Monday, May 16, 2005
Don't shoot the messenger!
Image shamelessly pinched from SlyCraft.com
Oh whoopie do! I have another "progress" meeting with SWMNBN on Wednesday morning. Those of you who read this blog regularly will know that I look forward to these meetings with the same excitement and anticipation that prisoners at Abu Graib would experience upon seeing Private Lyndsey Walker striding across the courtyard carrying a black sack, a doglead and a set of car jumper cables...
This month, it will be even more fun than usual. Having rather selfishly decided to go for a job interview, I have had less working days than the 20 calender days since the last meeting would suggest. I haven't heard back from the interview yet, so I don't know if I will mention this to SWMNBN. I didn't ask her for a reference for obvious reasons, and she may not be too impressed. On top of that everything that could go wrong, has gone wrong. Basic procedures that are all but infallible have not worked and problems that I thought I had solved months ago have suddently reappeared.
So far, so normal then. The real kicker this month though is not a problem of my making - but one that I am almost certain to cop some (or all) of the shit for. You see I have just proven that the postdoc whose work I rather unwillingly "inherited" a few months ago and have been struggling to progress - fucked up. I mean really fucked up. As in the last 2 years may have to be binned and the entire raison d'etre of the project completely gone.
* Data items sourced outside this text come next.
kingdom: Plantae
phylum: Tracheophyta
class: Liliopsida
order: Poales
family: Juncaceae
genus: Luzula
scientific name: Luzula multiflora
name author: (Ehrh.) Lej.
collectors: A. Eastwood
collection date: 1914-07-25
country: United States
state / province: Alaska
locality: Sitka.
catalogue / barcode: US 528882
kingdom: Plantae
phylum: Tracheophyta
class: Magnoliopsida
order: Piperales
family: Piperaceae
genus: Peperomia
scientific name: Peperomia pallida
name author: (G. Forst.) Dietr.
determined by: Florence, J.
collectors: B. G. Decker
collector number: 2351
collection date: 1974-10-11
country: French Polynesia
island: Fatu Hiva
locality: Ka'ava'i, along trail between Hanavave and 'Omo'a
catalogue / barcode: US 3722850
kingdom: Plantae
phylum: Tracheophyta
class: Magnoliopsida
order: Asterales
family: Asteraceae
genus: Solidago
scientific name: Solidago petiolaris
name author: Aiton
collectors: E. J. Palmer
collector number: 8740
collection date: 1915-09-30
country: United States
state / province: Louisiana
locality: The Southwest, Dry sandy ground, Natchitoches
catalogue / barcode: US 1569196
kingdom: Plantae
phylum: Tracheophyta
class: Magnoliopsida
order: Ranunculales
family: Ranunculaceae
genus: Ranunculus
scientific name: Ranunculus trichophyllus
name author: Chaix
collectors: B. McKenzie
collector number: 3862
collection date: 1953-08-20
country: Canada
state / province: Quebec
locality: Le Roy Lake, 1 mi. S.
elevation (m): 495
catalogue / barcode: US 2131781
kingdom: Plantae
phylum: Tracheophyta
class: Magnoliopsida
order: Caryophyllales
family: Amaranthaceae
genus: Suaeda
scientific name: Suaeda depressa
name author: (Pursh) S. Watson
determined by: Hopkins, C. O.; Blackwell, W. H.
Basically, in a nutshell, the postdoc in question (who is now no longer even in the UK) was tasked with removing a number of genes from a strain of brewer's yeast. The perennial problem with anything that involves adding or removing DNA from an organism, is how do you know when you have done it correctly? Contrary to popular belief, you can remove a remarkable number of genes from most organisms without any obvious immediate effect. The effects may take time to develop, or may only manifest themselves under obscure and unusual conditions that are difficult or time-consuming to test for, particularly when the success rate for most gene additions/removals is 1 in 100 or 1 in 1000 or less. Therefore, a common method is to use an antibiotic resistance marker - basically, you swap the gene you want to remove for another gene (known as a "marker") that makes the organism resistant to a normally poisonous antibiotic. Only cells that have successfully swapped the target gene for the antibiotic resistance marker can grow in the presence of the antibiotic. Simple, straightforward and used the worldover thousands of times a day.
However, what if you want to remove 2 genes? The cell has already been made resistant to the antibiotic, so how can you tell that a second gene has been replaced with the antibiotic resistance marker? You have 2 options - first, you can use a second antibiotic resistance marker - in bacteria ampicillin is commonly used, but tetracycline or neomycin might also be used so that you can examine 3 genes simultaneously. The second option is to "recycle" the marker - that is remove it from the organism (this won't magically restore the gene that you originally removed), making the organism susceptible to the antibiotic again, then use it again on a second gene. This is the method we prefer.
Well, for the past 2 months I have been trying to remove the marker that the first postdoc inserted to use it again on a second gene. Despite following the instructions left by the previous postdoc, looking up the relevant protocols on the internet and talking at length with someone who has used the system extensively - I can't remove the marker gene. The cells still grow like weeds on the antibiotic. Everyone agrees that I am doing the right thing. So today I did an experiment to check that the previous postdoc had actually inserted the marker gene correctly. Its' successful removal is critically dependent on it having been designed and correctly inserted in the first place and it took over a year to do it. According to the results of my experiment, the original insertion was fatally flawed. Instead of being removed, the marker gene is just switching its orientation - which unfortunately has no effect whatsoever on its effectiveness.
Short of going back to the very beginning (it took the original postdoc 12 months - I have 2 months left on my contract), I have precious few options. The result of this is that SWMNBN is going to do her fucking nut. And with no one else to vent at, who do you think is most likely to get it in the neck?